### TASK DETAILS
Can you arrange the items below as a two-column CSV with the header instruction,reading, giving one row per item with its text and its answer, each in a double-quoted field with line breaks turned into spaces? Leave the pictures out.

[Collected data]
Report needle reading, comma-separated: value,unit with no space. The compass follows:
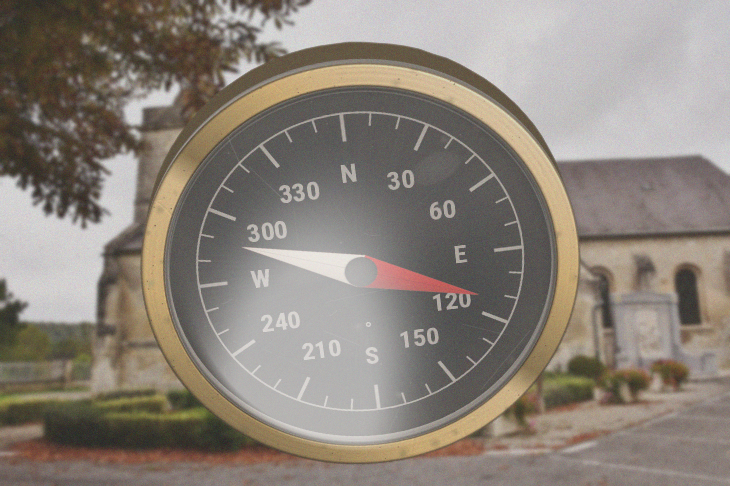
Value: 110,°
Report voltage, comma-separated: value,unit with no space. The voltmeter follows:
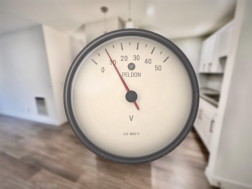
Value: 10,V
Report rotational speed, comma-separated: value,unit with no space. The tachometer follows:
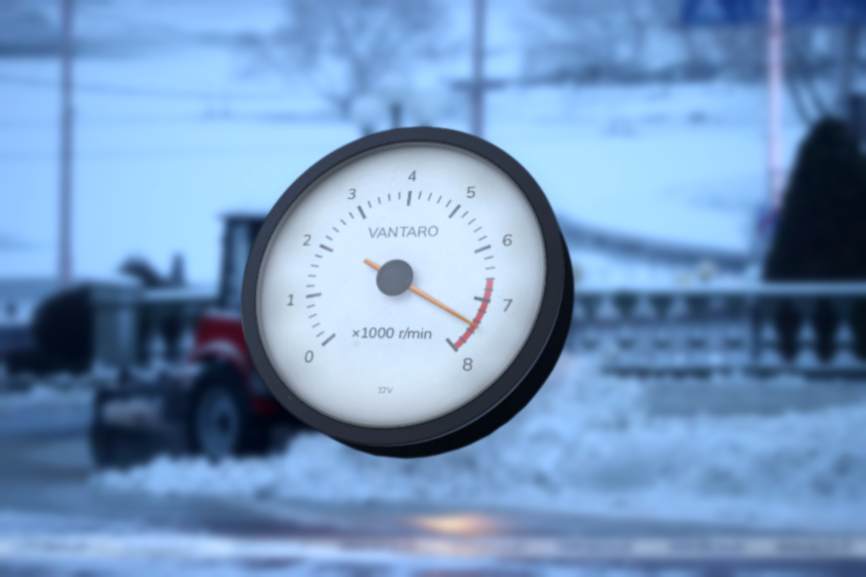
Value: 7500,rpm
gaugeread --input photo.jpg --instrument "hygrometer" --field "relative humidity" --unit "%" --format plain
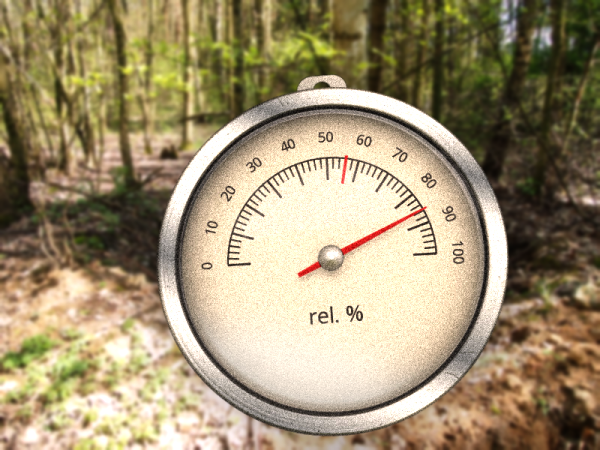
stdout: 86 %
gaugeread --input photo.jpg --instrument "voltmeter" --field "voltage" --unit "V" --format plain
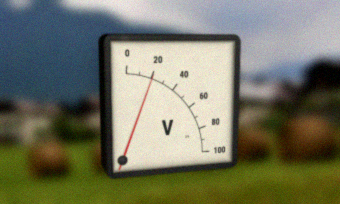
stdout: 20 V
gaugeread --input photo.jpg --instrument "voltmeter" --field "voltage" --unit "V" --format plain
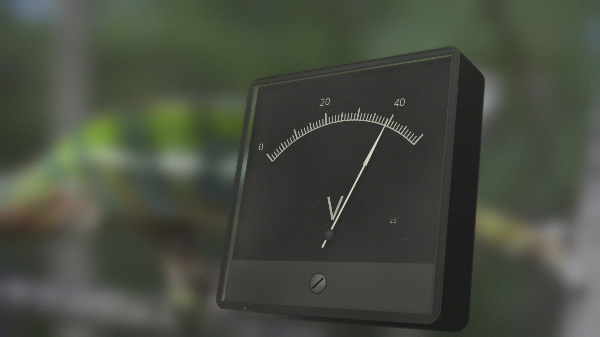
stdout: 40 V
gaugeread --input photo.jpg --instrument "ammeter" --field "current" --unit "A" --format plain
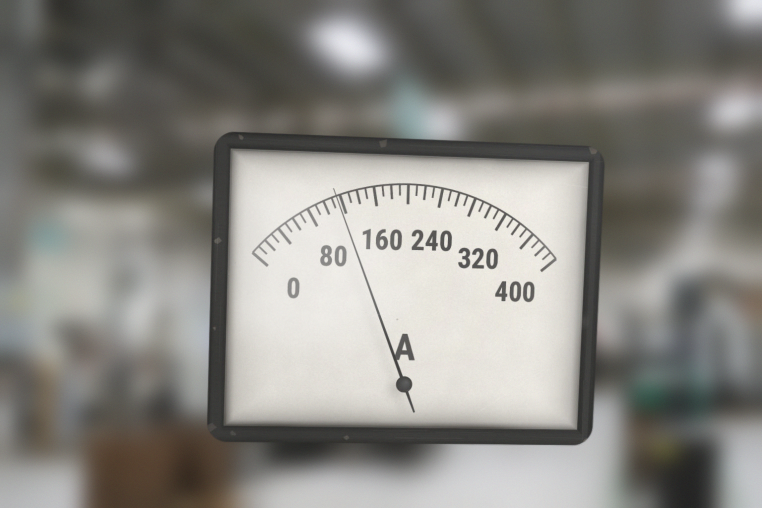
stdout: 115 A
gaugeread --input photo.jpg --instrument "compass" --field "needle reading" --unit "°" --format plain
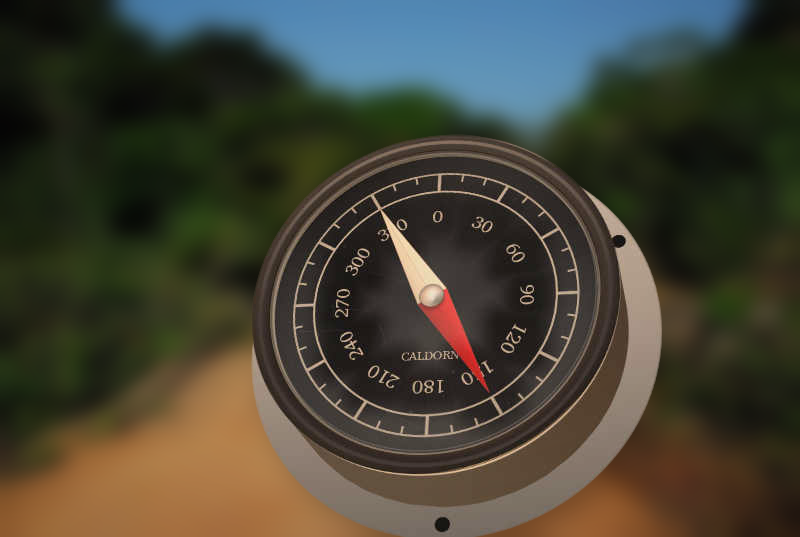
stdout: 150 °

### YOUR RESPONSE
instruction,reading
"Report needle reading, comma-separated: value,unit with no space. The compass follows: Value:","110,°"
"Report voltage, comma-separated: value,unit with no space. The voltmeter follows: Value:","10,V"
"Report rotational speed, comma-separated: value,unit with no space. The tachometer follows: Value:","7500,rpm"
"gaugeread --input photo.jpg --instrument ""hygrometer"" --field ""relative humidity"" --unit ""%"" --format plain stdout:","86 %"
"gaugeread --input photo.jpg --instrument ""voltmeter"" --field ""voltage"" --unit ""V"" --format plain stdout:","20 V"
"gaugeread --input photo.jpg --instrument ""voltmeter"" --field ""voltage"" --unit ""V"" --format plain stdout:","40 V"
"gaugeread --input photo.jpg --instrument ""ammeter"" --field ""current"" --unit ""A"" --format plain stdout:","115 A"
"gaugeread --input photo.jpg --instrument ""compass"" --field ""needle reading"" --unit ""°"" --format plain stdout:","150 °"